Q: Have you gotten any feedback from the students or faculty on the tutorial? Have you performed any formal assessment?
A: Following a presentation at a national nursing conference this past year, there have been many requests from hospitals and academic institutions to either link to the tutorial or utilize parts of the tutorial in classes. Although no formal assessment has been completed, informal assessments from nurses, nursing faculty and administrators has been very positive, and it has been a very enthusiastically welcomed resource.
Q: Are there any other things you'd like our readers to know about the tutorial or your experience creating it?

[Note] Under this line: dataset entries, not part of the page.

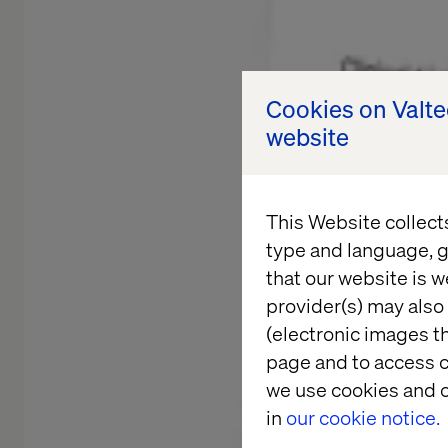
Cookies on Valt
website
This Website collect
type and language, g
that our website is w
provider(s) may also 
(electronic images th
page and to access c
we use cookies and o
in
our cookie notice.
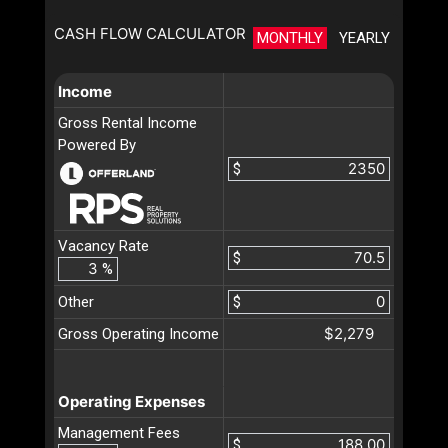
CASH FLOW CALCULATOR
MONTHLY
YEARLY
Income
Gross Rental Income
Powered By
$
Vacancy Rate
$
%
Other
$
$2,279
Gross Operating Income
Operating Expenses
Management Fees
$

A: The original expectation in pursuing a collaboration between the library and the nursing department was that the audience would be graduate nursing students, then undergraduates and finally clinical nursing staff in hospitals. Time-restraints and other considerations changed this so that the initial buy-in or incentive for collaboration on this project ended up being the clinical nursing staff first, because of the hospital participation in the ANA Magnet Recognition Program. Once the tutorial proved helpful in this process, the integration of the tutorial into the academic teaching environment was readily adopted by faculty.
Another lesson learned: eLearning projects take longer to complete than originally anticipated.